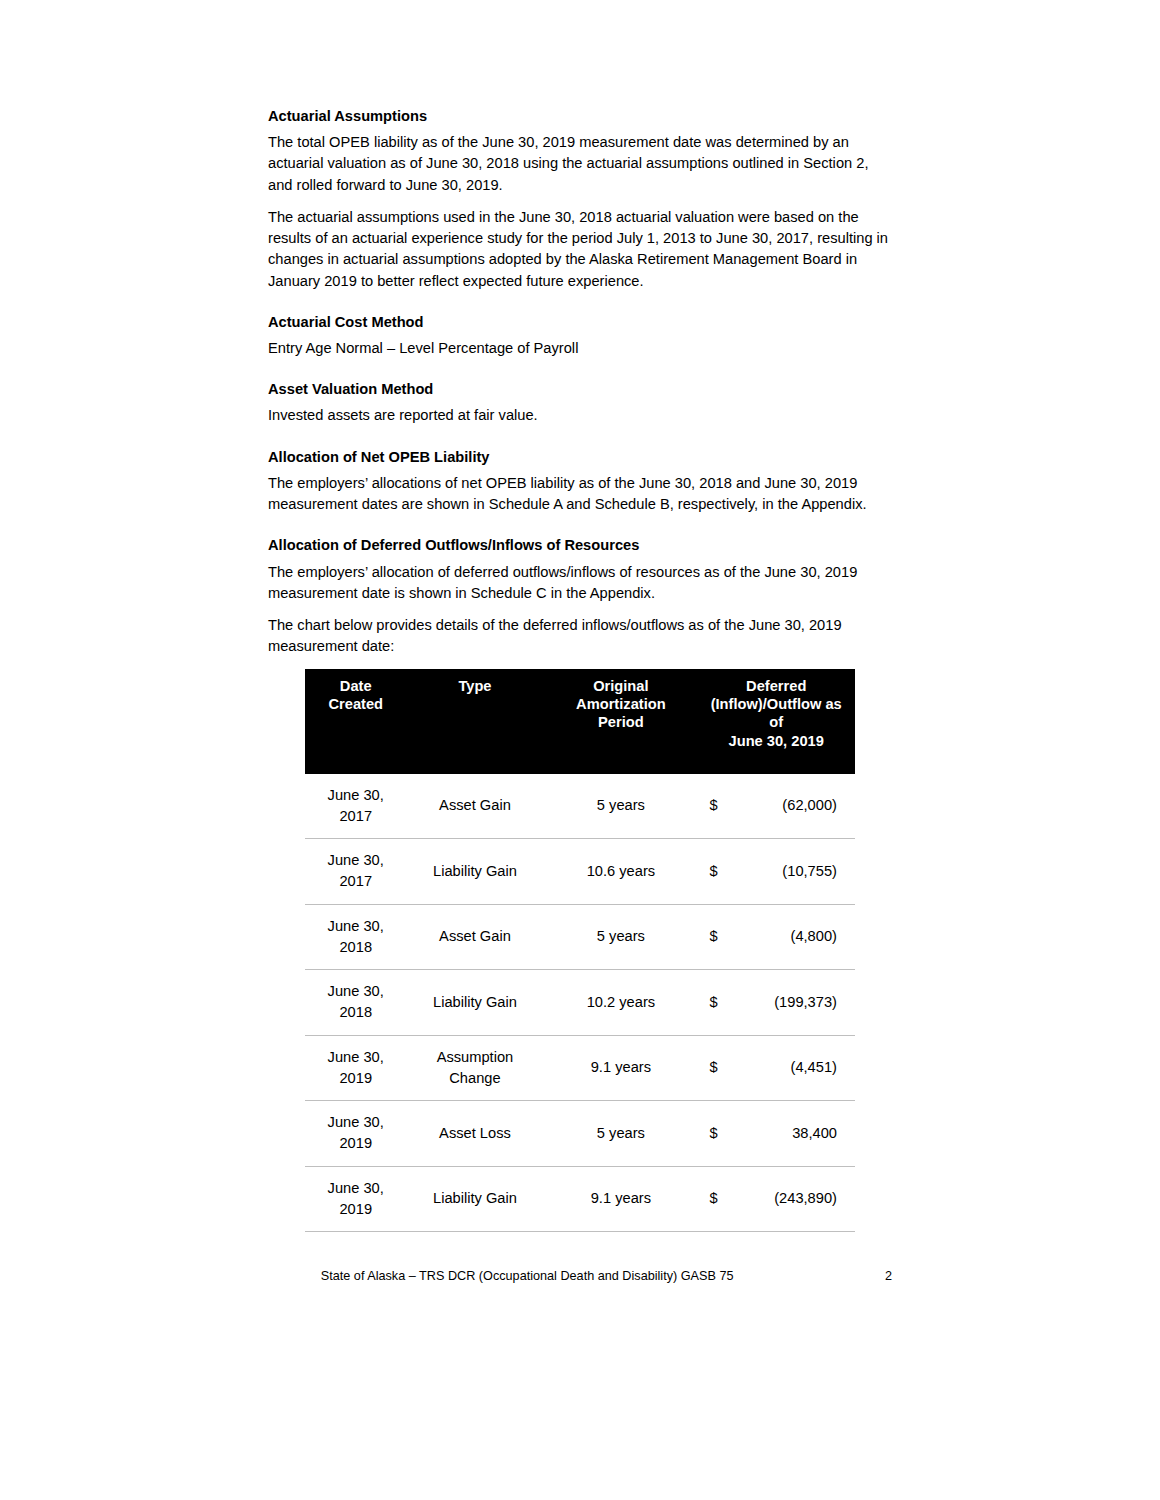Actuarial Assumptions
The total OPEB liability as of the June 30, 2019 measurement date was determined by an actuarial valuation as of June 30, 2018 using the actuarial assumptions outlined in Section 2, and rolled forward to June 30, 2019.
The actuarial assumptions used in the June 30, 2018 actuarial valuation were based on the results of an actuarial experience study for the period July 1, 2013 to June 30, 2017, resulting in changes in actuarial assumptions adopted by the Alaska Retirement Management Board in January 2019 to better reflect expected future experience.
Actuarial Cost Method
Entry Age Normal – Level Percentage of Payroll
Asset Valuation Method
Invested assets are reported at fair value.
Allocation of Net OPEB Liability
The employers’ allocations of net OPEB liability as of the June 30, 2018 and June 30, 2019 measurement dates are shown in Schedule A and Schedule B, respectively, in the Appendix.
Allocation of Deferred Outflows/Inflows of Resources
The employers’ allocation of deferred outflows/inflows of resources as of the June 30, 2019 measurement date is shown in Schedule C in the Appendix.
The chart below provides details of the deferred inflows/outflows as of the June 30, 2019 measurement date:
| Date Created | Type | Original Amortization Period | Deferred (Inflow)/Outflow as of June 30, 2019 |
| --- | --- | --- | --- |
| June 30, 2017 | Asset Gain | 5 years | $ | (62,000) |
| June 30, 2017 | Liability Gain | 10.6 years | $ | (10,755) |
| June 30, 2018 | Asset Gain | 5 years | $ | (4,800) |
| June 30, 2018 | Liability Gain | 10.2 years | $ | (199,373) |
| June 30, 2019 | Assumption Change | 9.1 years | $ | (4,451) |
| June 30, 2019 | Asset Loss | 5 years | $ | 38,400 |
| June 30, 2019 | Liability Gain | 9.1 years | $ | (243,890) |
State of Alaska – TRS DCR (Occupational Death and Disability) GASB 75 2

=-=-=-=-=

- [Task objective] "Gain" is the string to look for; please copy every line of the records above where it appears.

- [Solved problem]
| June 30, 2017 | Asset Gain | 5 years | $ | (62,000) |
| June 30, 2017 | Liability Gain | 10.6 years | $ | (10,755) |
| June 30, 2018 | Asset Gain | 5 years | $ | (4,800) |
| June 30, 2018 | Liability Gain | 10.2 years | $ | (199,373) |
| June 30, 2019 | Liability Gain | 9.1 years | $ | (243,890) |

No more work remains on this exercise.